This was one of the first plant books I ever bought new. Looking back, I think it was a gateway book to quitting my job and going back to school for botany, and it is still one of my most frequently used botanical references. Matt Ritter is a botany professor at Cal Poly, but A Californian's Guide to the Trees Among Us is very accessible for non-plant people (color photographs! non-technical language! beautiful layouts!) while remaining highly useful to working botanists.
Pluses:
1. Excellent coverage of common ornamental trees planted in California. This book will cover about 90% of the trees you'll see in California neighborhoods or landscaping, and Ritter does a good job of including both NorCal and SoCal.
2. Great representative photos.

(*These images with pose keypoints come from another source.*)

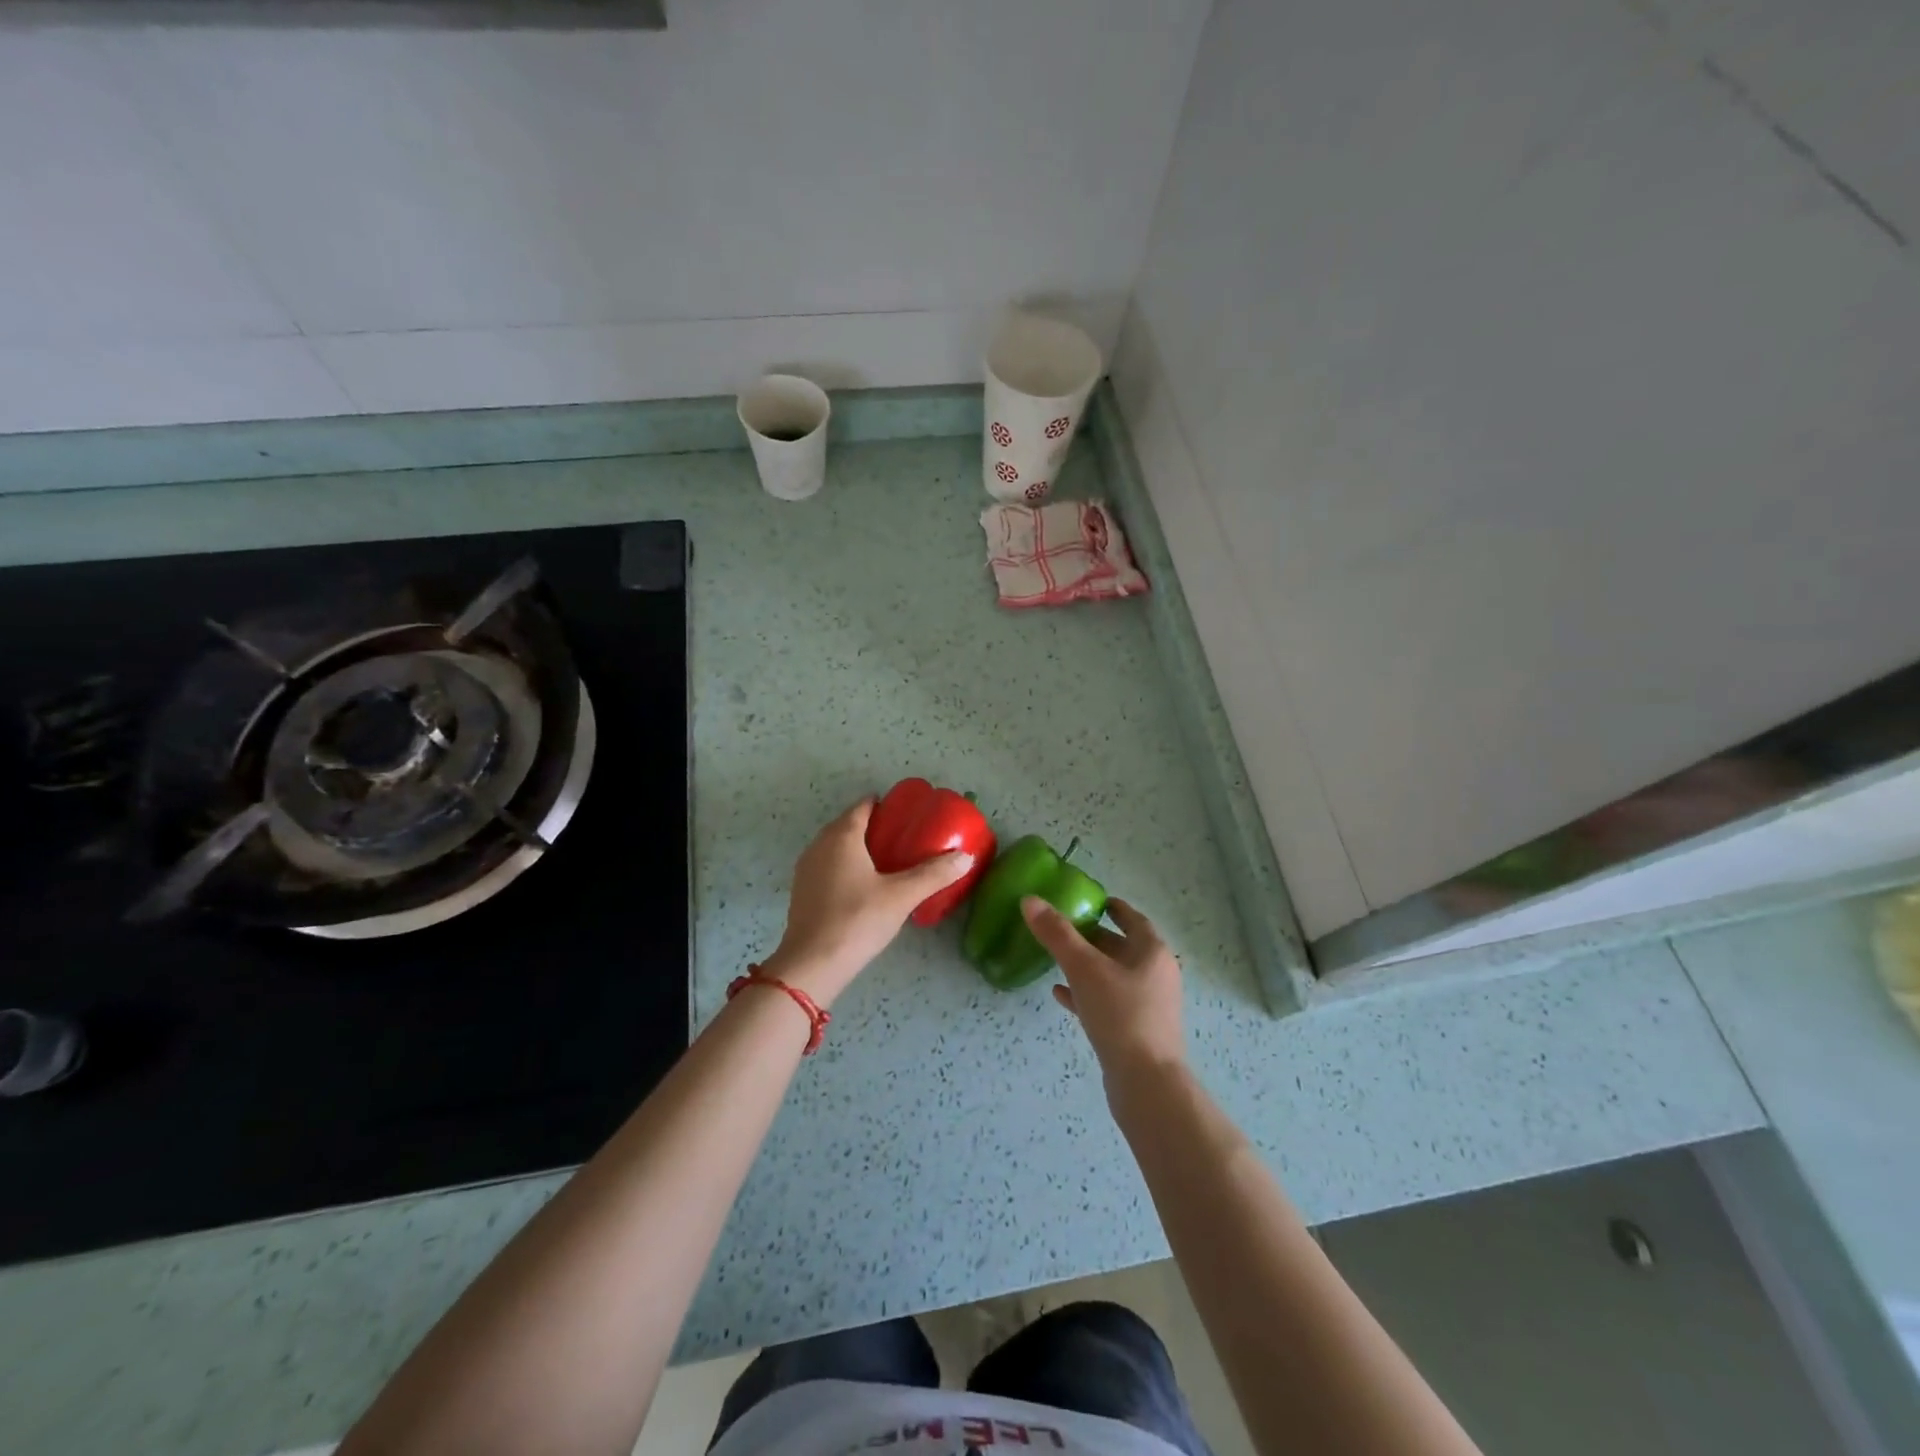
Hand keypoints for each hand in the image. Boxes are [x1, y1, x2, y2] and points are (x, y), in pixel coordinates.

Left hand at [762, 799, 974, 1005]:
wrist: (813, 964)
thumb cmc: (858, 920)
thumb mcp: (902, 896)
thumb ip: (934, 874)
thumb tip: (966, 857)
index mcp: (842, 835)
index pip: (862, 806)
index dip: (884, 805)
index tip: (906, 813)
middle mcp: (820, 844)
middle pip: (847, 824)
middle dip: (873, 826)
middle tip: (903, 837)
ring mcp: (806, 868)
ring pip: (835, 846)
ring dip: (857, 847)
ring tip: (886, 861)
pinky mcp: (802, 891)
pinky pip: (827, 866)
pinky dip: (845, 867)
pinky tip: (863, 886)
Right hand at [1021, 896, 1185, 1081]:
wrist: (1146, 1084)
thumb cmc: (1121, 1015)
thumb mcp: (1084, 968)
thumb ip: (1057, 934)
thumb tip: (1030, 900)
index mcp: (1152, 953)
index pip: (1133, 919)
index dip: (1112, 907)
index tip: (1090, 900)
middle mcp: (1155, 975)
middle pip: (1122, 947)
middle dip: (1094, 937)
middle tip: (1063, 928)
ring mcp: (1148, 1006)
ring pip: (1113, 976)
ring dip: (1088, 966)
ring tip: (1056, 959)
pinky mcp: (1136, 1032)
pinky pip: (1108, 1003)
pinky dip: (1086, 995)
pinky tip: (1060, 994)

You will instantly recognize many of these trees just from the well-chosen, full color photos included in this book. It's an attractive book to flip through, which I do sometimes when my expensive mapping software with every feature except autosave has just crashed. Recently, while driving, I identified an ornamental tree that is common in SoCal but I'd never before seen here just from its photo in this book. Any resource that enables drive-by-botanizing at 65mph in pre-dawn lighting has to be pretty amazing.
3. Dichotomous keys! I assume Ritter wrote these himself, and for any serious botanist, they are worth the price of the book. There are species-level keys for elms, maples, hackberries, and eucalyptuses, among many others, and they are remarkably clear and non-finicky. It's actually very difficult to find keys that include both native and ornamental species in California, yet I frequently need to be able to make the distinction between native and non-native trees within the same genus.
4. Organization. There are sections for gymnosperms and angiosperm dicots and monocots; within each, species are arranged by genus, which makes it easy to flip to the right page. (Plant books organized by common name are a headache - is it under dogwood or flowering dogwood? Ironbark or red flowering gum?) The index is also comprehensive and thorough.
In my botanical work along urban waterways, I often come across mystery ornamental escapees, and A Californian's Guide to the Trees Among Us has been invaluable for figuring them out. I'm raising my rating to a 5 because it is so useful and so thoughtfully put together. It's earned a permanent spot on my desk.